Question

A metal cube of each side $2\,cm$ long emits $0.16\,kcal$ of heat in $100\,s$. Calculate the emissive power of the cube in joule at that temperature.

Answer 1

Hint: Emissive power is defined as the total radiation emitted or absorbed by a body per unit area and per unit time. Here the total surface area of the cube will be six times the area of each side.

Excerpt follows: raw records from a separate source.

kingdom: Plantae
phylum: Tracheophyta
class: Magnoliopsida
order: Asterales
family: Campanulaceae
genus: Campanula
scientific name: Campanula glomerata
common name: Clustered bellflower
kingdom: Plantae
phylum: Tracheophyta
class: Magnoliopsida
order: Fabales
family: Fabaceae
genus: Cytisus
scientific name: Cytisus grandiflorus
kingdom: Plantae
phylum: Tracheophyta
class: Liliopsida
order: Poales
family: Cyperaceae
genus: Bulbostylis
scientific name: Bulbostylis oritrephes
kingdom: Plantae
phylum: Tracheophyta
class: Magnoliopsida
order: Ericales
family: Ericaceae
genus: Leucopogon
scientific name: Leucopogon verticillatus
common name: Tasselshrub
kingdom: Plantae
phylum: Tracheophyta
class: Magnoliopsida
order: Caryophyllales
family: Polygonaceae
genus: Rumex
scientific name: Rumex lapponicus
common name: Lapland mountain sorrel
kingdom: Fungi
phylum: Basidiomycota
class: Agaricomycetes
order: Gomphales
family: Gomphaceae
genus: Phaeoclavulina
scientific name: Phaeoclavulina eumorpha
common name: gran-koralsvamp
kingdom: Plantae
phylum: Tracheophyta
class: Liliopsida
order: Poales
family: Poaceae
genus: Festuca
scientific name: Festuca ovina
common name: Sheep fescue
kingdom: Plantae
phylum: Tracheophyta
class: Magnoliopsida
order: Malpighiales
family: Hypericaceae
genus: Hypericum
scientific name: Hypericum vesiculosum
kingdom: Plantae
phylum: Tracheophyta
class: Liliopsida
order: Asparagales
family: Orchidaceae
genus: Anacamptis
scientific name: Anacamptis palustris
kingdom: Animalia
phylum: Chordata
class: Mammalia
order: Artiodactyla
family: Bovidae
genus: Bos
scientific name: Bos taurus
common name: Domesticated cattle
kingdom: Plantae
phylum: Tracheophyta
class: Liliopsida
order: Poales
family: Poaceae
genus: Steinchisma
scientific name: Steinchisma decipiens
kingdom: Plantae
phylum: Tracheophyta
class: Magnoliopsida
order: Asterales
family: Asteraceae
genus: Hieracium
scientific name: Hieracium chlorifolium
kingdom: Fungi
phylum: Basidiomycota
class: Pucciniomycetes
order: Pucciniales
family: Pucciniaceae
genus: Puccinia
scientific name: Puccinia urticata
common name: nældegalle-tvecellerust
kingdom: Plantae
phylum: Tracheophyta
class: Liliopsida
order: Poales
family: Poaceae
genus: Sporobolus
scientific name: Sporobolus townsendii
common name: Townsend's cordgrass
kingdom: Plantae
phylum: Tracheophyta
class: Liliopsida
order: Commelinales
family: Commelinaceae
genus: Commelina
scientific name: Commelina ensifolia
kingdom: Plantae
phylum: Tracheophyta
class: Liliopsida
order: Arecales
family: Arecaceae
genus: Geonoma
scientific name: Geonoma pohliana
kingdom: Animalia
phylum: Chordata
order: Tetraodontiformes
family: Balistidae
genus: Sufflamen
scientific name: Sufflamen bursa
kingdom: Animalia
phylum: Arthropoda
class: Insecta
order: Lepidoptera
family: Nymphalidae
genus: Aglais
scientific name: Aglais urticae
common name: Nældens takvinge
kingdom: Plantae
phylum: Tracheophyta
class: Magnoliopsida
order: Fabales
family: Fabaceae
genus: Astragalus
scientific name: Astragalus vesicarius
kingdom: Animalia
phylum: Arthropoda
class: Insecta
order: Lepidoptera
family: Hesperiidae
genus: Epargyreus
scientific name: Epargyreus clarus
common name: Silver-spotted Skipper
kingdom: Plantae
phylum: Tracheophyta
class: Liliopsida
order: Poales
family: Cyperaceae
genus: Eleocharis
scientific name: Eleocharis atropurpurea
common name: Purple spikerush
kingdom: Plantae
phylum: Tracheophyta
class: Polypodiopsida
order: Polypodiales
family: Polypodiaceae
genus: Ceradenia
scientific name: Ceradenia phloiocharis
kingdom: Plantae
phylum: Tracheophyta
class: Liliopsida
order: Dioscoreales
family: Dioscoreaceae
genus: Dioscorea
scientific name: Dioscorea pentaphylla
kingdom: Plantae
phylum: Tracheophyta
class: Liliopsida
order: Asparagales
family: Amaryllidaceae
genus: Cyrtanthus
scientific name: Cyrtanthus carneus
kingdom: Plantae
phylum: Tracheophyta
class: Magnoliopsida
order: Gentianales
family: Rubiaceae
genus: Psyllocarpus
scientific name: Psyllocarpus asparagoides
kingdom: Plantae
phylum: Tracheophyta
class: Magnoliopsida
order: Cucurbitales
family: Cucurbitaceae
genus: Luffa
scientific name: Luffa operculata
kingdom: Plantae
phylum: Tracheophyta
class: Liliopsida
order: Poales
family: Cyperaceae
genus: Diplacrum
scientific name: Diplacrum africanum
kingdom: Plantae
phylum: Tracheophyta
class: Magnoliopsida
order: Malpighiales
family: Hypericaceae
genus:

We will also convert all units to the units for ease of calculation.
Formula used: Emissive power ${e_p} = \dfrac{Q}{{At}}$.

Complete Step by step answer
The emissive power is given by the formula ${e_p} = \dfrac{Q}{{At}}$,
where ${e_p}$ is the emissive power, $Q$ is the heat absorbed or radiated, $A$ is the surface area of the object in consideration, and $t$ is the time for which the heat radiation has been taking place.
It is given that the heat emitted, $Q$, is equal to $0.16\,kcal$. This when converted to SI units gives $0.16\,k \times 4.2J = 672J$.
The surface area of one side of the cube is
$2cm \times 2cm = 4c{m^2}$.
This when converted to SI units gives us
$4c{m^2} = 4({10^{ - 4}}{m^2}) = 0.0004{m^2}$.
Therefore, the surface area of the entire cube is six times the above value, i.e., $0.0004{m^2} \times 6 = 0.0024{m^2}$
The time during which the heat is emitted is given as $100\,s$.
Thus, substituting the above found values in the formula of emissive power, we get, ${e_p} = \dfrac{Q}{{At}} = \dfrac{{672J}}{{0.0024{m^2} \times 100s}} = 2800\,J/{m^2}s$,
i.e. the emissive power of the metal cube in joules at that temperature is $2800\,J/{m^2}s$.

Therefore, the required answer is $2800\,J/{m^2}s$.

Note: Here the total surface area of the cube will be six times the area of each side as calculated above. We ignore the fact that the cube must be resting on one side and there must be conduction through that side. This problem does not arise in the case of the sphere since the sphere rests at a single point.